Trade should not be mixed with China-India border tensions


Reference:CGTNy | Updated: 5 July 2020

Trade is trade and it should not be mixed with other factors, an expert said, shedding light on the China-India border conflict's impact on bilateral economic and trade relations following India's decision to impose sanctions on Chinese goods.

After the recent border clashes, the Indian government announced a series of measures impeding bilateral trade. India says it will ban Chinese companies from taking part in the Indian road construction projects. It has also banned 59 Chinese cellphone apps. Some Chinese companies have also reported difficulties with customs clearance. 

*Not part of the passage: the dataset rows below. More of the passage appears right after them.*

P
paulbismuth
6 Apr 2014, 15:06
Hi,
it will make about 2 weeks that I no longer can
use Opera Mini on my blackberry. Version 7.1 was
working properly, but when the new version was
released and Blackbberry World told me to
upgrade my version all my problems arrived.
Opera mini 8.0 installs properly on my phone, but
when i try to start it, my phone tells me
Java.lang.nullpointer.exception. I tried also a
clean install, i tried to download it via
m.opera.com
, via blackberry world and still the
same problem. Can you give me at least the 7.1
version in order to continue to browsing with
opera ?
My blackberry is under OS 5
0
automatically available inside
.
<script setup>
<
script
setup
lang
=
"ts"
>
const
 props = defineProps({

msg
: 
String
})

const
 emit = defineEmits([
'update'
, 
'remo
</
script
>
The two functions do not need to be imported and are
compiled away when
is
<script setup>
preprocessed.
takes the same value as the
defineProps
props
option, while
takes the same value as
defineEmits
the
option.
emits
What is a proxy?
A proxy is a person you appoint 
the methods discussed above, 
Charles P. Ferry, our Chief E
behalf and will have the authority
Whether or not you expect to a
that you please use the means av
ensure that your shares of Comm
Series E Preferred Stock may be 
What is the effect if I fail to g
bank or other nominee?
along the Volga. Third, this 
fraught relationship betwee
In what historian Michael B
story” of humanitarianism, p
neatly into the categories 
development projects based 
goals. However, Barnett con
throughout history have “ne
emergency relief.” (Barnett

With the coronavirus outbreak, global trade has already been shrinking. India's economy was slowing down before the epidemic, and last year it posed a GDP growth of only 4.2 percent, the lowest in a decade. And China also faces economic challenges amidst the COVID-19 pandemic. 

In these circumstances, the two sides need to work together, according to Liu Xiaoxue, the deputy director of the National Institute of International Strategy with China's National Institute of International Strategy. 

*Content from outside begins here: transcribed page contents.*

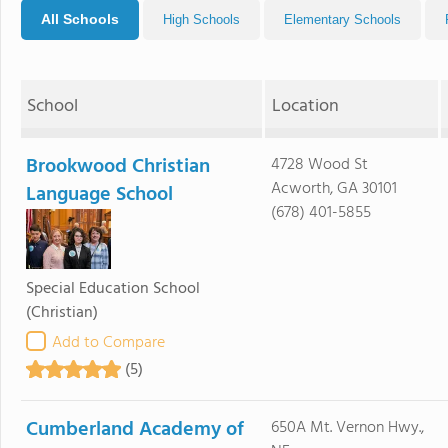
All Schools
High Schools
Elementary Schools
School
Location
Brookwood Christian
4728 Wood St
Acworth, GA 30101
Language School
(678) 401-5855
Special Education School
(Christian)
Add to Compare
(5)
Cumberland Academy of
650A Mt. Vernon Hwy.,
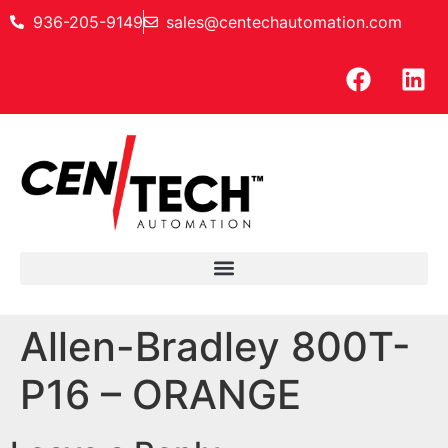
936-205-9149
sales@centechautomation.com
Allen-Bradley 800T-
P16 – ORANGE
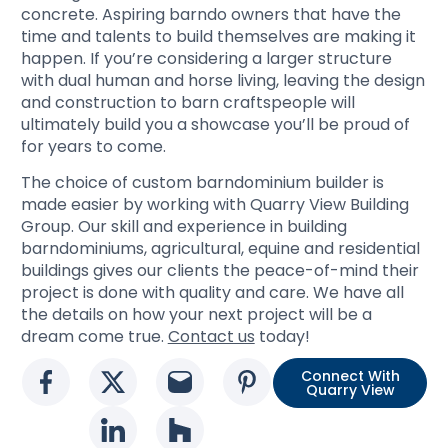
concrete. Aspiring barndo owners that have the
time and talents to build themselves are making it
happen. If you’re considering a larger structure
with dual human and horse living, leaving the design
and construction to barn craftspeople will
ultimately build you a showcase you’ll be proud of
for years to come.
The choice of custom barndominium builder is
made easier by working with Quarry View Building
Group. Our skill and experience in building
barndominiums, agricultural, equine and residential
buildings gives our clients the peace-of-mind their
project is done with quality and care. We have all
the details on how your next project will be a
dream come true.
Contact us
today!
Connect With
Social media link
Social media link
Social media link
Social media l
Quarry View
Social media link
Social media link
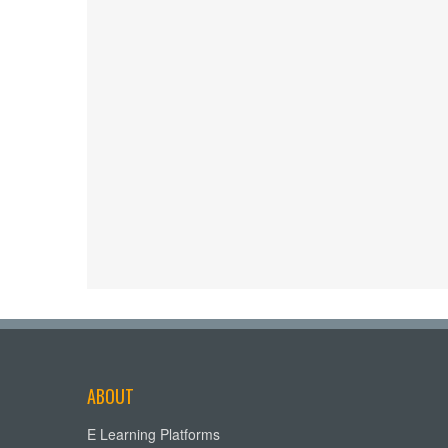
ABOUT
E Learning Platforms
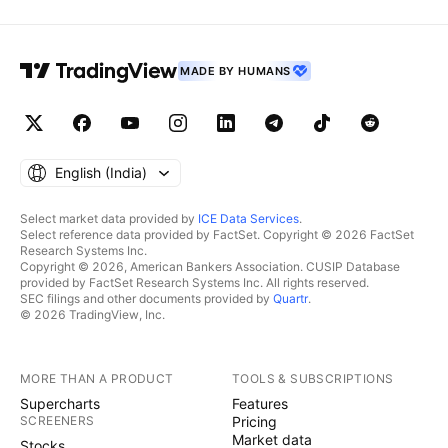
MADE BY HUMANS
English ‎(India)‎
Select market data provided by
ICE Data Services
.
Select reference data provided by FactSet. Copyright © 2026 FactSet
Research Systems Inc.
Copyright © 2026, American Bankers Association. CUSIP Database
provided by FactSet Research Systems Inc. All rights reserved.
SEC filings and other documents provided by
Quartr
.
© 2026 TradingView, Inc.
MORE THAN A PRODUCT
TOOLS & SUBSCRIPTIONS
Supercharts
Features
SCREENERS
Pricing
Market data
Stocks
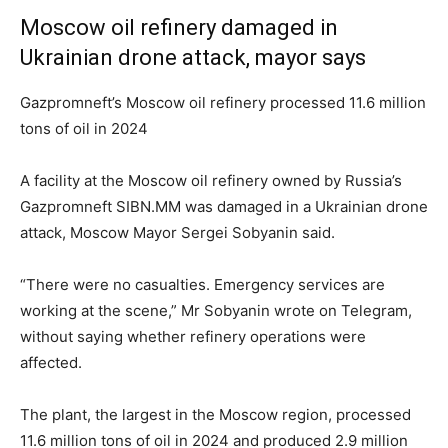
Moscow oil refinery damaged in
Ukrainian drone attack, mayor says
Gazpromneft’s Moscow oil refinery processed 11.6 million
tons of oil in 2024
A facility at the Moscow oil refinery owned by Russia’s
Gazpromneft SIBN.MM was damaged in a Ukrainian drone
attack, Moscow Mayor Sergei Sobyanin said.
“There were no casualties. Emergency services are
working at the scene,” Mr Sobyanin wrote on Telegram,
without saying whether refinery operations were
affected.
The plant, the largest in the Moscow region, processed
11.6 million tons of oil in 2024 and produced 2.9 million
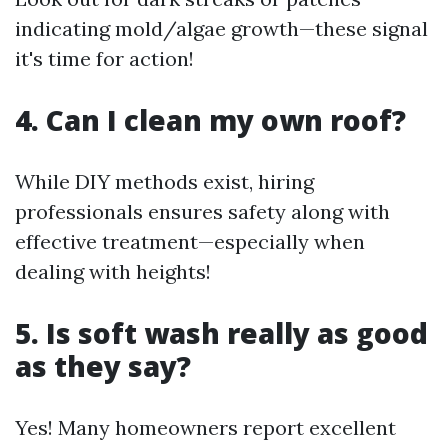
indicating mold/algae growth—these signal
it's time for action!
4. Can I clean my own roof?
While DIY methods exist, hiring
professionals ensures safety along with
effective treatment—especially when
dealing with heights!
5. Is soft wash really as good
as they say?
Yes! Many homeowners report excellent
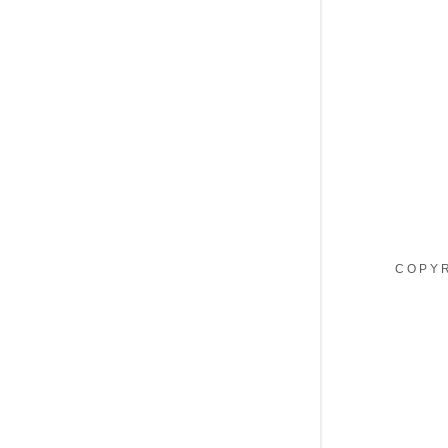
My Accou
My Accou
Sign out
COPYR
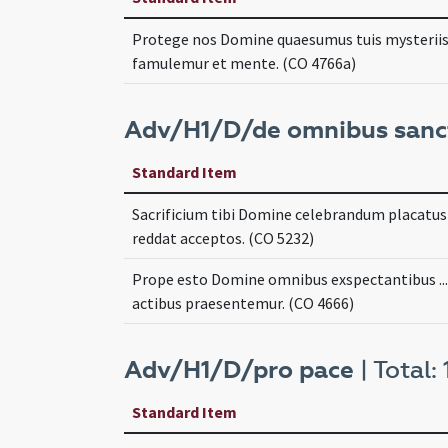
Protege nos Domine quaesumus tuis mysteriis .
famulemur et mente. (CO 4766a)
Adv/H1/D/de omnibus sanc
Standard Item
Sacrificium tibi Domine celebrandum placatus .
reddat acceptos. (CO 5232)
Prope esto Domine omnibus exspectantibus ...
actibus praesentemur. (CO 4666)
Adv/H1/D/pro pace
| Total: 
Standard Item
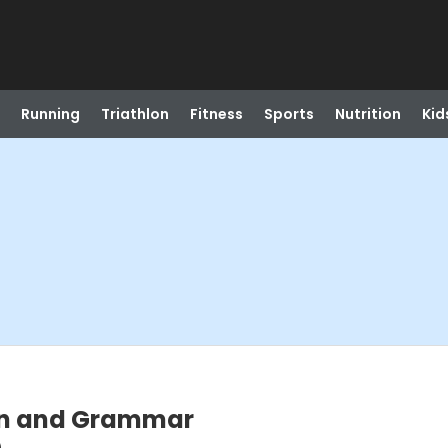
Running
Triathlon
Fitness
Sports
Nutrition
Kid
on and Grammar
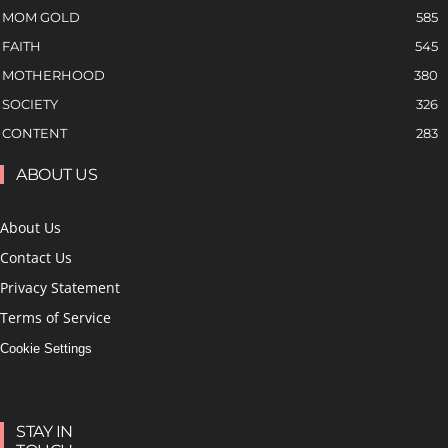
MOM GOLD
585
FAITH
545
MOTHERHOOD
380
SOCIETY
326
CONTENT
283
ABOUT US
About Us
Contact Us
Privacy Statement
Terms of Service
Cookie Settings
STAY IN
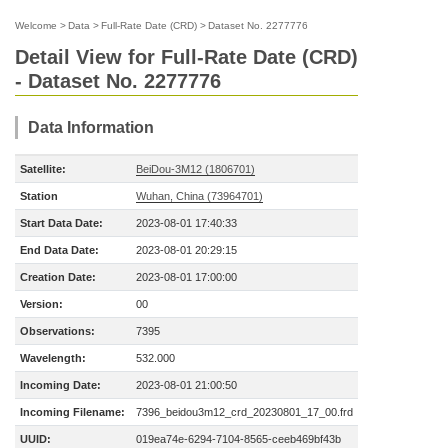
Welcome
>
Data
>
Full-Rate Date (CRD)
>
Dataset No. 2277776
Detail View for Full-Rate Date (CRD)
- Dataset No. 2277776
Data Information
Satellite:
BeiDou-3M12 (1806701)
Station
Wuhan, China (73964701)
Start Data Date:
2023-08-01 17:40:33
End Data Date:
2023-08-01 20:29:15
Creation Date:
2023-08-01 17:00:00
Version:
00
Observations:
7395
Wavelength:
532.000
Incoming Date:
2023-08-01 21:00:50
Incoming Filename:
7396_beidou3m12_crd_20230801_17_00.frd
UUID:
019ea74e-6294-7104-8565-ceeb469bf43b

"India needs to attract more investment to develop its manufacturing, to boost its economy, and create jobs. China is undergoing an economic transformation, and facing a trade war with the U.S., so it's important for the two countries to cooperate, instead of degrading their economic and trade engagement," said Liu. 

China's Ministry of Commerce has criticized the Indian sanctions. Despite New Delhi's actions, Beijing says it didn't retaliate. 

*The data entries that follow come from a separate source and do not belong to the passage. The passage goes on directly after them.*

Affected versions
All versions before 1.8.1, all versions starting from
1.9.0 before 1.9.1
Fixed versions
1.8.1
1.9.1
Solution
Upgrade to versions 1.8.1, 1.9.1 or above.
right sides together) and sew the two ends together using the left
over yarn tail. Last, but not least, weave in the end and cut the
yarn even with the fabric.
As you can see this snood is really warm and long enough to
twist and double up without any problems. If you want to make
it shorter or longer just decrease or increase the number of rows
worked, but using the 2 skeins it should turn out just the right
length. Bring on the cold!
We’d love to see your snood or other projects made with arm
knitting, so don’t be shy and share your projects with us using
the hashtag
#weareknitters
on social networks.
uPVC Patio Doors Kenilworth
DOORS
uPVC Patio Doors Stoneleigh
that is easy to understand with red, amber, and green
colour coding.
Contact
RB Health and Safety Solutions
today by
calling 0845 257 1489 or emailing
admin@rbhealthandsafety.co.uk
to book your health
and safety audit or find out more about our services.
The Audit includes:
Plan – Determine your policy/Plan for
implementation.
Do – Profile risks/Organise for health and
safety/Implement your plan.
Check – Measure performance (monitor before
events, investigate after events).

"China didn't take any measures to limit or discriminate Indian goods or services exported to China. Some of India's measures violate the rules of the World Trade Organization and India's commitments to the WTO," said Gao Feng, the spokesman of the ministry.  

The ministry spokesman called on India to stop its discriminatory actions and hoped both sides could work together to ensure a healthy and stable development of trade and economic cooperation. 

China's position is very clear that it wants to cooperate with India, but if India continues or escalates its measures to hit China's economy, Beijing may not sit still, Liu said. She believes the top leaders of both countries have the wisdom to resolve the issue. 

According to the Chinese Ministry of Foreign Affairs, China-India trade stood at nearly 93 billion U.S. dollars last year. China's exports to India reached nearly 75 billion dollars and imports were 18 billion dollars, with China's trade surplus totaling 57 billion dollars. China mainly exports electromechanical, chemical products and base metals. India mainly exports mineral and chemical products to China. 

Liu added before the recent border tensions, the two countries' economic engagement was in good shape. 

"Despite the trade imbalance, China's consumer goods are cheap and of good quality. They can meet the needs of Indian customers. China's capital goods complement India's manufacturing industry. Over 70 percent of India's raw materials for medicine are from China. Through working with China, India is more involved in the international industrial chain," Liu said.